Naturally, the resistance surfaces we calculated for IBRTerrain, IBRHabitat and IBI represent refined geographic matrices and may thus be strongly correlated to the Euclidean geographic IBD matrices. We hence first ran separate Mantel tests (with 10,000 permutations) on these four matrices (each matrix standardized by the mean to account for differences in scale) to assess collinearity (García-Rodríguez et al. 2020). The four matrices were strongly correlated in most species (Table S7). We hence next constructed separate Mantel tests (with 10,000 permutations) to test for the effect of the respective distance matrix on normalized population genetic differentiation (FST /(1- FST )). Then, for each species, we selected the distance measure with the highest R² and used multiple matrix regressions with randomizations (10,000 random permutations, Wang 2013) to test for the relative impact of the respective distance matrix and IBE on population genetic differentiation using rglMMRR (POPGENREPORT, Adamack & Gruber 2014).

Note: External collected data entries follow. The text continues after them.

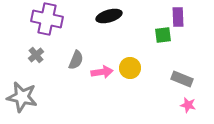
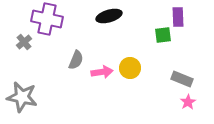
gray cross: moved 12 px left, 13 px up
pink star: moved 3 px up; rotated 28 degrees clockwise
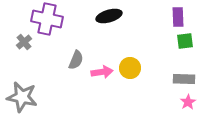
green square: moved 22 px right, 6 px down
gray rectangle: moved 2 px right; rotated 20 degrees counterclockwise
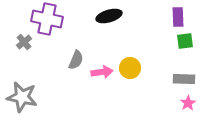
pink star: moved 1 px down
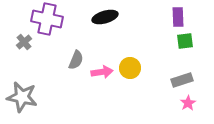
black ellipse: moved 4 px left, 1 px down
gray rectangle: moved 2 px left, 1 px down; rotated 20 degrees counterclockwise
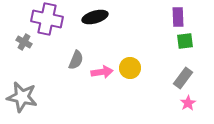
black ellipse: moved 10 px left
gray cross: rotated 21 degrees counterclockwise
gray rectangle: moved 1 px right, 2 px up; rotated 35 degrees counterclockwise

Given recent criticism on the use of multiple matrix regressions (inflation of degrees of freedom, weak correlations may receive significant p-values (Moncada et al. 2020)), we additionally implemented Generalized Dissimilarity Modelling (GDM). GDM is a multivariate procedure allowing for modelling a single response variable as a function of any number of explanatory variables (Manly 1986) and allows for non-linear relationships among the response and explanatory variables using I-spline functions (Ferrier et al. 2007). For each species, we fit a GDM, specifying FST as response and IBD plus the resistance matrices and IBE as explanatory variables using the R-package gdm (Fitzpatrick et al. 2020). We plotted I-splines to visualize how magnitudes and rates of genetic differentiation vary with explanatory variables and estimated the (combination of) explanatory variable(s) best explaining genetic differentiation using backward elimination with permutation (see Ferrier et al. 2007, García-Rodríguez et al. 2020 for recent implementation). Briefly, the unique contribution of each predictor variable to total explained deviance is calculated, and the variable least contributing is discarded before fitting a new GDM. We ran 500 permutations until all variables retained in the final model made significant (p < 0.05), unique contributions to the explained deviance.